**Text segment:**
The biggest life lesson I learn from my ‘sisters’. Over the past year, I’ve seen quite a few posts about Sisters and Sisterhood go by. And there were women I really couldn’t think of as sisters. Only in the last week have I realised that all women are my sisters. Only sisters don’t necessarily involve love. In this case, a slap in the face every time, where they actually, without knowing it, held up a mirror to me.
In terms of feminine energy, I have had (in retrospect) a huge deficit in my life so far. Only in 2016 did I experience how nice it is when a group of women is together. Without men there. And how we can carry and support each other. I did want more of that. I don’t really manage that yet.
The women who did exist in my professional life were often women with a masculine energy, because although they think a woman with a high position is necessary in business, they forget to do so with their feminine energy, but as women, they actually just stand their ground in a male dominant world.
I also think, this is being made more and more ‘normal’. The soft female energy is not allowed to be there. Because then people are allowed to be who they are. Using their talents and love is allowed to flow. And then the world becomes that beautiful place, which a small, but influential group, especially does not want to see.
Women in the male energy (including myself)
Currently, I see very clearly in what is happening and happened in the Netherlands.
For instance, there was the ‘a smart girl is prepared for her future’ campaign that ran from 1989-1992. According to wikipedia: The aim of this information campaign was to stimulate emancipation and labour participation among girls and young women, and to make them aware that they would not be able to rely on the financial situation of the breadwinner model in the future.
This campaign also already used techniques to influence people. Of course, you also want to be seen as smart. And so two-income families became the norm:
Day nurseries shot up like crazy for all those children who were no longer being raised by their often loving mothers. You can also see that this generation struggles with raising children.

**Task list:**
- 1) Sum up the post on sisterhood and feminine energy in two sentences.
- 2) In the post on sisterhood and feminine energy, during which years did the "a smart girl is prepared for her future" campaign run?
- 3) Write a continuation of the post on sisterhood and feminine energy, starting right after its last sentence.

**Provided data:**

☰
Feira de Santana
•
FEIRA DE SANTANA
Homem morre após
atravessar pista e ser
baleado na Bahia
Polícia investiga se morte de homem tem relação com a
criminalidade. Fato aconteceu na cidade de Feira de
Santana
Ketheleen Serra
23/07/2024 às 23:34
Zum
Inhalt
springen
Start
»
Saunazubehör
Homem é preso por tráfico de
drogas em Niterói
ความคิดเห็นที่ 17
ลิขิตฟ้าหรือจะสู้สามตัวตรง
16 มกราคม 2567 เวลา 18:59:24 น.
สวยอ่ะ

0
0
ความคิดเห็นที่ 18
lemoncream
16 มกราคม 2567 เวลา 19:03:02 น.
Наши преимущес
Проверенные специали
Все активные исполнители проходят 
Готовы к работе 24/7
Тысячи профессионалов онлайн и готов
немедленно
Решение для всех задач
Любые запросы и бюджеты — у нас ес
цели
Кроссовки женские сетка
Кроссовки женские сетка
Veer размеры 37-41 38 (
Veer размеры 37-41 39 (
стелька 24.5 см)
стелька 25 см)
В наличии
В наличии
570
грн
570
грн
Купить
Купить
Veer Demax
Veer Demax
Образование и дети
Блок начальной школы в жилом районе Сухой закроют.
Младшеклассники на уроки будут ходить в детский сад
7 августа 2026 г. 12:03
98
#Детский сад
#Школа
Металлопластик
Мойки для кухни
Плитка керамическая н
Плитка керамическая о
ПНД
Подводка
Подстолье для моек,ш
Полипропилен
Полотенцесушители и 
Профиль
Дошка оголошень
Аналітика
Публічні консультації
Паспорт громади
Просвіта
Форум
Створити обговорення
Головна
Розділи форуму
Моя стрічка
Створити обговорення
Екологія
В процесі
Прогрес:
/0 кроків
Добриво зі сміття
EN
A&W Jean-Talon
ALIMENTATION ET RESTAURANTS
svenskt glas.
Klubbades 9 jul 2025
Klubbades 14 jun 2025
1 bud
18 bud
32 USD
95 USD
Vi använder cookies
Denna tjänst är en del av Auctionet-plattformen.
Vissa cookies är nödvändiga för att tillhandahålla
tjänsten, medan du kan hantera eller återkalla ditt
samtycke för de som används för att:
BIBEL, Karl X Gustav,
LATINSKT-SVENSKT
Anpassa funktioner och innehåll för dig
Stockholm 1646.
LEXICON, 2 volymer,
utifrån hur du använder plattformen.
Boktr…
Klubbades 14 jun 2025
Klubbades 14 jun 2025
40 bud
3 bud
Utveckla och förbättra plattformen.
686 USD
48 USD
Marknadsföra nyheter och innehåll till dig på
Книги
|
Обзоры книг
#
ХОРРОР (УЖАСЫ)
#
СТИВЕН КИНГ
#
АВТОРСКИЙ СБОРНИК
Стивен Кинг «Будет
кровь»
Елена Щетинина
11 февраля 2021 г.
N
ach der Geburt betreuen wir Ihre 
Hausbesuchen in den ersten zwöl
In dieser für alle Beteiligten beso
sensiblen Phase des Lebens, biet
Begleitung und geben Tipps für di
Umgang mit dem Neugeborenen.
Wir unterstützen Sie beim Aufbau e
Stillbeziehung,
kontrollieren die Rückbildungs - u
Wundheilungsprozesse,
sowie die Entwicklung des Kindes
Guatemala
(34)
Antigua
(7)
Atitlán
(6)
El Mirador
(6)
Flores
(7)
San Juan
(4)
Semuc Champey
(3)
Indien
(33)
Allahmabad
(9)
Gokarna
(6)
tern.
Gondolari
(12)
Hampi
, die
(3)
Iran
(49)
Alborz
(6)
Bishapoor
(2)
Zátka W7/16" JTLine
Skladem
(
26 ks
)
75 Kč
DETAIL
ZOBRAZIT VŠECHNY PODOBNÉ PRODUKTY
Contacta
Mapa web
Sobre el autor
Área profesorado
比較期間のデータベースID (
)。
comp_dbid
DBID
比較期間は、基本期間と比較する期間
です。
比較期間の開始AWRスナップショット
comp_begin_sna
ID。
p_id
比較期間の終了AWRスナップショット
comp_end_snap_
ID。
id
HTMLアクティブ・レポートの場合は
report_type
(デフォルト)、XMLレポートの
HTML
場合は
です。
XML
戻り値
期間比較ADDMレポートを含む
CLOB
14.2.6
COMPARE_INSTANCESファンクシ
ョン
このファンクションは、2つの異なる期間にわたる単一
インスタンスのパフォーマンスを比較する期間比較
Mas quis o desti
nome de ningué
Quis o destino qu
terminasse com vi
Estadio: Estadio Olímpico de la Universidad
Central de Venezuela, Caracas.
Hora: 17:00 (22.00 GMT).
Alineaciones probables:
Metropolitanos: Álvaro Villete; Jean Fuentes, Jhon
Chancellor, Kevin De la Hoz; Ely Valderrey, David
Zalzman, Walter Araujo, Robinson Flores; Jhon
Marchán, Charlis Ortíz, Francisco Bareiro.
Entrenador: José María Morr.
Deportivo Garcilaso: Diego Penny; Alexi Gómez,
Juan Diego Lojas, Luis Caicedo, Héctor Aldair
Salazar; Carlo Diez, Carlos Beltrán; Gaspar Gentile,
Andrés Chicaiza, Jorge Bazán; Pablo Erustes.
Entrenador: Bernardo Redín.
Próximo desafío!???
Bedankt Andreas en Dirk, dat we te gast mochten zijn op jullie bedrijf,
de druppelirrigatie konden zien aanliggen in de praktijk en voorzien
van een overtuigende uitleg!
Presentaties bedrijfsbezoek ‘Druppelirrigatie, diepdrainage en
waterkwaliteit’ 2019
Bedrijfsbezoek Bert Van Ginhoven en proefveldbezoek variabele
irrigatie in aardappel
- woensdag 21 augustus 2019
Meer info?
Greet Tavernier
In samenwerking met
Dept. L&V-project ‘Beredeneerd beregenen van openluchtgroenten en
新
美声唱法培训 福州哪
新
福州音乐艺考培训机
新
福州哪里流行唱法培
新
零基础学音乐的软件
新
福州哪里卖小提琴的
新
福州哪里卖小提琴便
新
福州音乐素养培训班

**Response list:**
- 1) The writer has come to see all women as sisters, not always out of love but because they hold up a mirror, and looks back on a life short on feminine energy, where women at work mostly stood their ground in a masculine way. Pointing to a Dutch campaign from 1989-1992 that aimed to get girls and young women into paid work, the writer argues that two-income families became the norm, day nurseries shot up, and that generation now struggles with raising children.

- 2) It ran from 1989 to 1992.

- 3)
For example, I see millennials (born between 1980-1999) struggling with parenting because they often raise their children without rules and boundaries. Things a child needs. Because crossing boundaries is part of discovering life. And even my daughter of 20 (2003, i.e. generation Z) sees how children behave with such a boundless upbringing.
Feminism, women at the top and positive discrimination
For a while, under the guise of positive discrimination, companies had to hire a woman if there was an equality with a male applicant. And of course, we regularly hear how many women are at the top. And how little that is in percentage terms. And neither money nor effort is spared to ensure women get to the top. Why? First, because they get to be torned away from their family. And almost always these women lead from their masculine energy. The publishing industry is a great example of this. Many women in high positions, but I don’t know anyone who actually embraces this role from being a woman. Often it is feminists who believe that women at the top is important. But meanwhile lead in the male way. As a result, nothing changes in the workplace. Take a look at this page, and how these women even recommend the male way of working: https://www.vno-ncw.nl/campagnes/topvrouwen.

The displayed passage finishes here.